Before you roll your eyes and dismiss me as a tea bagger (which I am not), a republican (which I am not) or some other inaccurate descriptive because I choose to hold this administrations feat to the fire (as I did the last one), stop and look at results. We are a results oriented society - yet, our population has the attention span of a 5 yr old off their Ritalin. We have stopped asking what am I getting for my taxes, it has just been accepted that we pay them and get what we get. It wasn't racism that spawned the tea parties, it was being fed up.

Frankly, I feel the solution is to start stripping away useless bureaucracy and pork laden budgets. The first party to come out with a 5 year plan would win the country by a landslide, it doesn't have to happen overnight. This wouldn't require any changes to the constitution, maybe a few changes to the way politicians are funded, frankly, I wouldn't mind seeing term limits but that's fantasy.

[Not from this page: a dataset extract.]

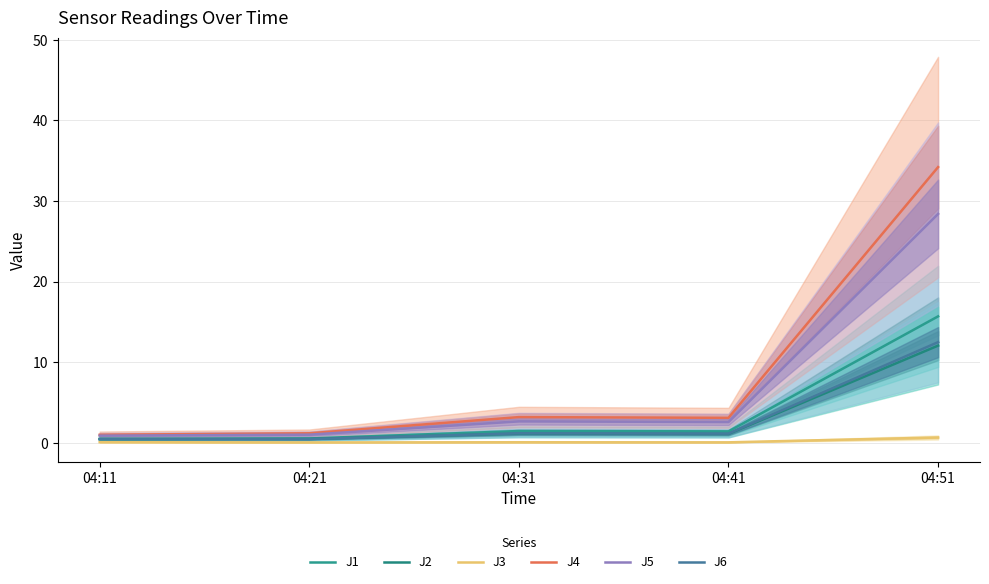

What is the maximum value for J6?

12.5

This is a systemic problem, no single party gets a pass, no politician in office past or present isn't part of the problem that caused the BP leak. For those of you pointing out we shouldn't be drilling, get a f-ing grip and wake up to reality, the world runs on oil and if solar was a sustainable/viable power source it would have been commercialized and marketed long before now. The technology is improving but its not there yet. Our best bet is start building nuclear plants asap - so we might reduce the amount of drilling we need to do. Stop spending so much time thinking about the statement you make with your Prius and analyze how the systems of the world work together (financial/energy/govt, etc).

jeffrey said...

Oh come on, man. Lady Gaga IS Bigfoot. Get it right!

Anonymous said...

Five year plans? Nuclear power plants?

What is this, the USSR in 1981?

So not with you on what we need, Dude.

Anonymous said...

URL says it all....

a simulation of the potential spread of the Deepwater Horizon oil spill over 360 days.

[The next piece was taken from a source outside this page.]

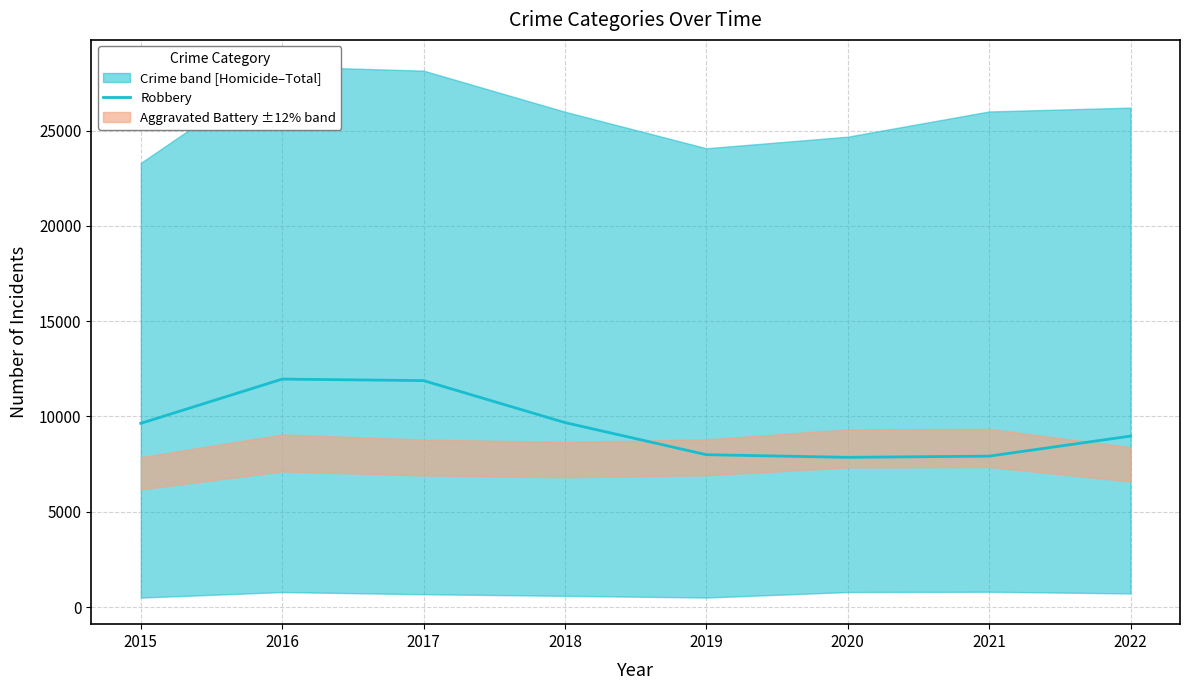

What is the difference between the maximum and minimum values?

4105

Their hypothetical scenario? All sorts of bad.

Anonymous said...

Oh, here's a good one:

BP actually struck a volcano and the government is covering it up with pics, graphs, and video

Kit (Keep It Trill) said...

This story is so depressing, but thanks for sharing it. Your blog is one of my favorites.

Anonymous said...

Sounds like your kinda movie:

The central actor in Ruppert’s doomsday scenario is the concept of Peak Oil, which says basically that the internal combustion engine and access to such a cheap energy source has been the main driver of worldwide civilization and prosperity for about 150 years, but we’ve now reached peak production, and we’re on an inevitable downward slide which will see all our modern institutions collapse, because they’re all connected, and were all, in one way or another, propped up by oil products.

Jason Brad Berry said...

Yeah I know all about Ruppert. I used to read From the Wilderness weekly. He's an interesting dude, but I think he's definitely paranoid schiz. He claims his office was ramsacked by Black Ops and his life was being threatened. He took off to Venezuela for a while then I think landed in Canada.

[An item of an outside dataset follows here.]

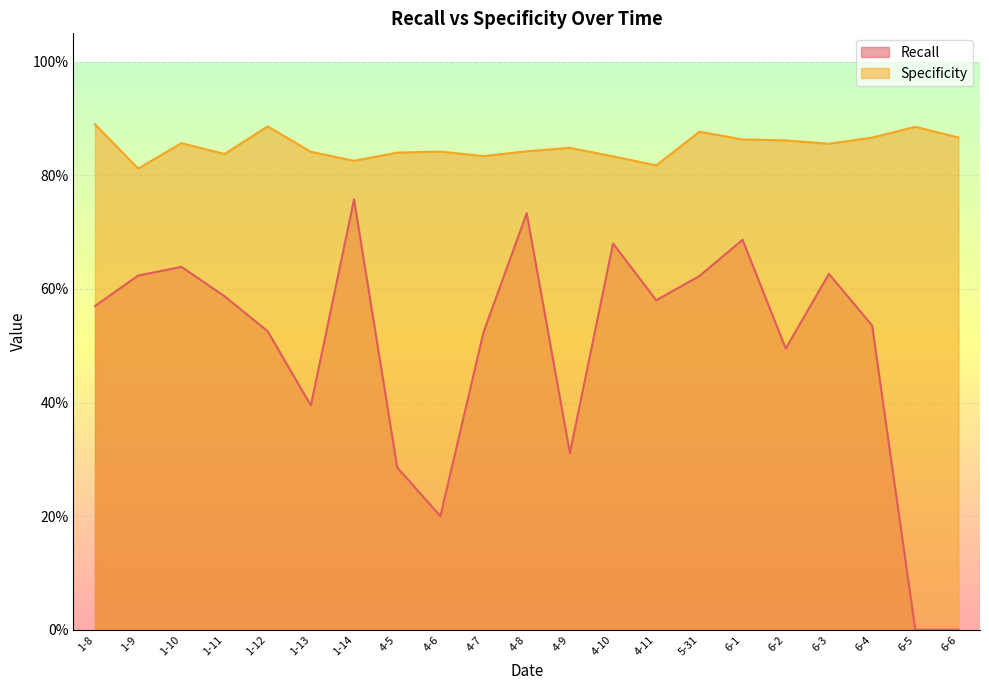

True or false: Recall and Specificity intersect in this chart.

False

I think he knows a lot of shit, but I also think he's a little delusional.

He did nail the economic crash 8 years ago. He's been rather prophetic on many things with the exception of Peak Oil. There is a documentary about him out now, but I haven't seen it yet.

Jason Brad Berry said...

Oh shit Collapse is the documentary....doh.

Anonymous said...

An explanation for the BP oil spill-

BP Oil Spill: White people did it !

Its interesting to see the reasons for this issue being taken in so many directions and becoming so personal.